But when Mei reconnects with her brother, Xing, who is estranged from the family for dating the wrong woman, Mei starts to wonder if all the secrets are truly worth it. Can she find a way to be herself, whoever that is, before her web of lies unravels?
I’ll be the first to admit it; I am usually not a fan of contemporary. But I picked up American Panda one afternoon and the next thing I knew, it was 10 pm the same day, and I had finished it. Because — it’s THAT GOOD.
Right from the beginning, I was drawn to Mei – a bit of a child prodigy who has been fast-tracked into MIT at 17 years old. She’s funny, wry, awkward, nervous. All of it blends into one amazing main character. Navigating through the pages with Mei as my guide was incredibly refreshing – i loved her descriptions of her body sweat and germophobia. She’s one of those once in a lifetime characters that you know, love, and want to be — and in some instances, ARE.

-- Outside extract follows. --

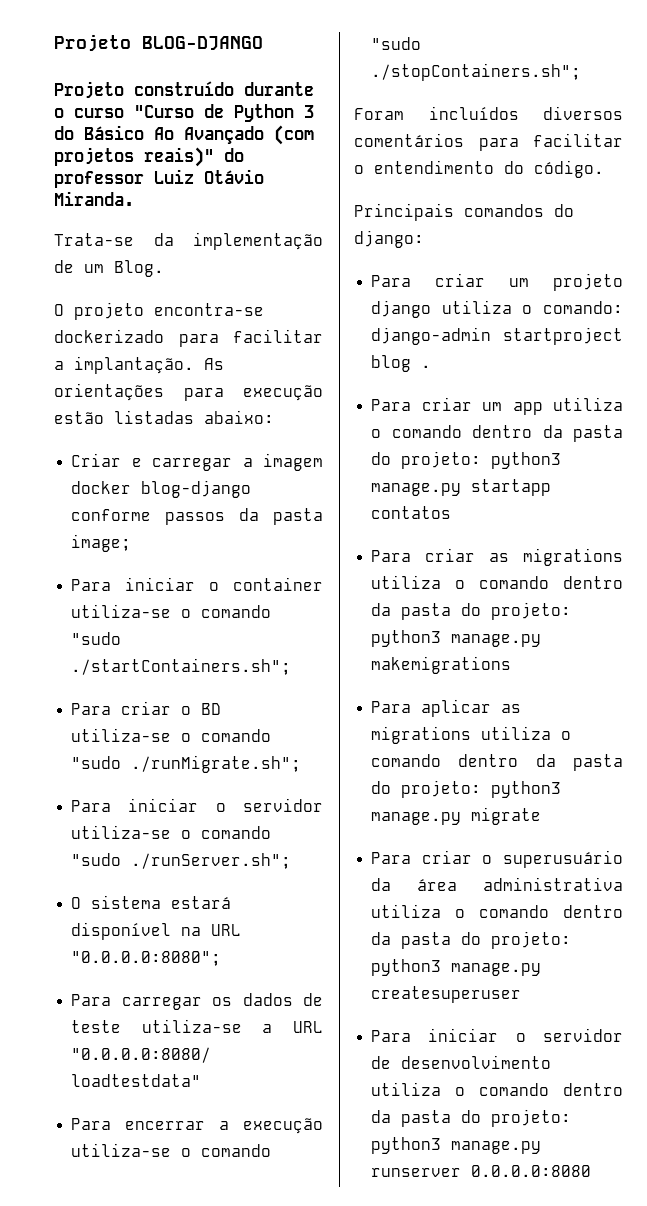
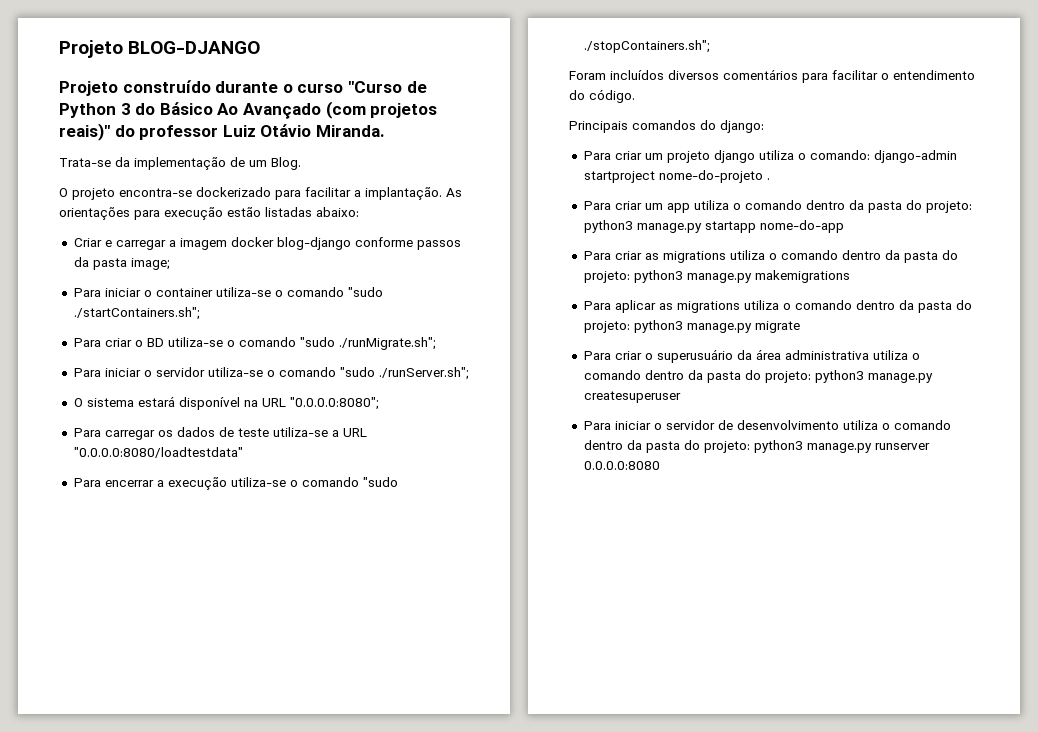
[371,355,412,372] blog -> [658,170,763,183] nome-do-projeto
[371,506,452,519] contatos -> [759,220,844,233] nome-do-app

This book focuses on Mei fighting a large internal battle — wanting to be the daughter her parents want her to be but also trying to be the MEI that she wants to be – and how hard it is to play both parts. The story is infused with her amazing Chinese culture throughout, and I just adored following her journey from beginning to end. You feel all the emotions as the story rolls along – the fear/nervousness she has with her parents, the awkwardness she has with Darren, her crush, the utter joy she feels when she’s doing the one thing she really does love – dancing.
Overall, I LOVED it. I’m finding myself drawn to books with a strong female Asian main character – and Mei is definitely no exception. If you loved books like THE SECRET OF A HEART NOTE or THE EPIC CRUSH OF GENIE LO — make sure you check out this book.